Other projects I'm happy with include the work on the Post 9/11 GI Bill, and The Runners Life, an abundant life—both are on my portfolio site.
What projects are you currently working on?
Currently working on the “Oahu Railroad Museum”, “Seventy and Surf is Still Up”—another story of living life well, and The Bakken a Fight for rights.
How is print a part of your creative process?
You don't have a photo unless it is printed and you can touch it! Until the image is placed onto paper or another material, it is just raw data decoded onto a monitor. Your pictures should surround you and speak to you about where you have been, your hopes and where you are going creatively. Your photos should be evident to all who enter your home or studio—they should occupy the walls and be in books on the coffee table. Viewing them on a digital device is just not the same.
What has been your biggest challenge in pursuing a career in photography?
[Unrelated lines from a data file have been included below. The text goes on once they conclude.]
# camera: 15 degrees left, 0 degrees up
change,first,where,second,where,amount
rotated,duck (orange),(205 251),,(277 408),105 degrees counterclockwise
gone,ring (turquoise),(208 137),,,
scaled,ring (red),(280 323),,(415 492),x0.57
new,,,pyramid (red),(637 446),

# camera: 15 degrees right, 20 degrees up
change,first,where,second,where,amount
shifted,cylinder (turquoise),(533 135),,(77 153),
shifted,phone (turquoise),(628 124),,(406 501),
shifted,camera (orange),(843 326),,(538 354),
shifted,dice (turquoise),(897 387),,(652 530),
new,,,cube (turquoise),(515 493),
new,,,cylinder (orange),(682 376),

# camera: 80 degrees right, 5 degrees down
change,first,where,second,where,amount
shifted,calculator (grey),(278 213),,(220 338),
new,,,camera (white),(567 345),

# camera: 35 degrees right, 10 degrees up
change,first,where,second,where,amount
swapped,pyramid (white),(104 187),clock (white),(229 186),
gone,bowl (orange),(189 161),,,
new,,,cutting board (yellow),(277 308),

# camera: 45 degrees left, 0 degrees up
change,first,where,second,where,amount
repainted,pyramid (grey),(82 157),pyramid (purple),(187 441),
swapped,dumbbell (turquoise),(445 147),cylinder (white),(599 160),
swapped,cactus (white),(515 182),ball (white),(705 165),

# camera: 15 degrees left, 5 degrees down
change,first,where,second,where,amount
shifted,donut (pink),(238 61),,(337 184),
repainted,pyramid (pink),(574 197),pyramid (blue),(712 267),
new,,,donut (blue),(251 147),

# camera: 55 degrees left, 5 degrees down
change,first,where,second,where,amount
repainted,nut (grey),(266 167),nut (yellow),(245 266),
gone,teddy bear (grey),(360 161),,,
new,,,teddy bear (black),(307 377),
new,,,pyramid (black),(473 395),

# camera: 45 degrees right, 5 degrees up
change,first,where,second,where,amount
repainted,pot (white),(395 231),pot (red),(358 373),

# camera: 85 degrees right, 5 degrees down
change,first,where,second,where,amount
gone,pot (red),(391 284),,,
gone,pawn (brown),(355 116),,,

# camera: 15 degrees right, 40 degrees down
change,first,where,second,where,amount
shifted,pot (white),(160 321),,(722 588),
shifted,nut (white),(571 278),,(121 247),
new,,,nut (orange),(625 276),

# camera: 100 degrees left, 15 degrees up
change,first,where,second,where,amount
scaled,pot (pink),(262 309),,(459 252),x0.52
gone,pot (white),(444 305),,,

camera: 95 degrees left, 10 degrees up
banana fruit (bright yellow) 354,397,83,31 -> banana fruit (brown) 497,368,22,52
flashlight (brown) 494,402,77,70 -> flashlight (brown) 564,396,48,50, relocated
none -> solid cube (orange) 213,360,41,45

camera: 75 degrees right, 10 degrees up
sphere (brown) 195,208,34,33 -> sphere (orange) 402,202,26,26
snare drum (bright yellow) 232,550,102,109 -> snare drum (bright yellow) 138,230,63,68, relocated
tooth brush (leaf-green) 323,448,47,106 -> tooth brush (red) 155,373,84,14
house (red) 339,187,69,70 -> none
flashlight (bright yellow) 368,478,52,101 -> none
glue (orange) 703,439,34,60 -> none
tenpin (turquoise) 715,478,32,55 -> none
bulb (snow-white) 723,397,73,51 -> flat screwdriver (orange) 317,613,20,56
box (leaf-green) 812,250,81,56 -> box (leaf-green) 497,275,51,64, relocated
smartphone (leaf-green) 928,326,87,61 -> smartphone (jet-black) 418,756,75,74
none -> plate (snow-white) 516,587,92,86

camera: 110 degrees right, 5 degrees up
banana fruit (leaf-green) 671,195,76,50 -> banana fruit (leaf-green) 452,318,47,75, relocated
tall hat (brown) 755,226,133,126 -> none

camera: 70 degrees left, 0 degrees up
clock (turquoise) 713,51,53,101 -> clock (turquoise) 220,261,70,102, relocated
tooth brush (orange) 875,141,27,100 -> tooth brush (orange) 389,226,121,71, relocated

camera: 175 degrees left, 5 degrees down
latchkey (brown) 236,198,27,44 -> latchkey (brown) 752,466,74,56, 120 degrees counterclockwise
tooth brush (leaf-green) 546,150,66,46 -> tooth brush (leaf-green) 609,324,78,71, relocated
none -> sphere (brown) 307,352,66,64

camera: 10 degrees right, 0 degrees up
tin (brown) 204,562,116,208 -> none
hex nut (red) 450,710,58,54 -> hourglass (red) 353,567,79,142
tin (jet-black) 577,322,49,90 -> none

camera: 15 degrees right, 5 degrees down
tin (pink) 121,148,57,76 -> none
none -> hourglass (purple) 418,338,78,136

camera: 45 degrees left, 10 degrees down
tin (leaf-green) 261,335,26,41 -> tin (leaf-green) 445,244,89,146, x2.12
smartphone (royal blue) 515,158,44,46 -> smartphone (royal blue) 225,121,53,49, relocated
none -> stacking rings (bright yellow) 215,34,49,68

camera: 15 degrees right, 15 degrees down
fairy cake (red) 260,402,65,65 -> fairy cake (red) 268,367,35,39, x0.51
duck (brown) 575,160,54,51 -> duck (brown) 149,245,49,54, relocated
The efficient use of time—the time to shoot as many hours in a day to improve my craft, while still finding time for completing the more mundane business chores that support the passion. My goal is to capture the emotion and the stories not photographic technical perfection. For me, the business side of the career is easy, creative insight is not entirely as automatic.
What advice would you give someone starting a career in photography?
Do not get hung up on critiques—good or bad. Be yourself, no one sees the way you do. Do not pursue technical perfection or another's style, it is your art and your story to tell. Technical issues can be resolved, but no amount of money can buy your creativity.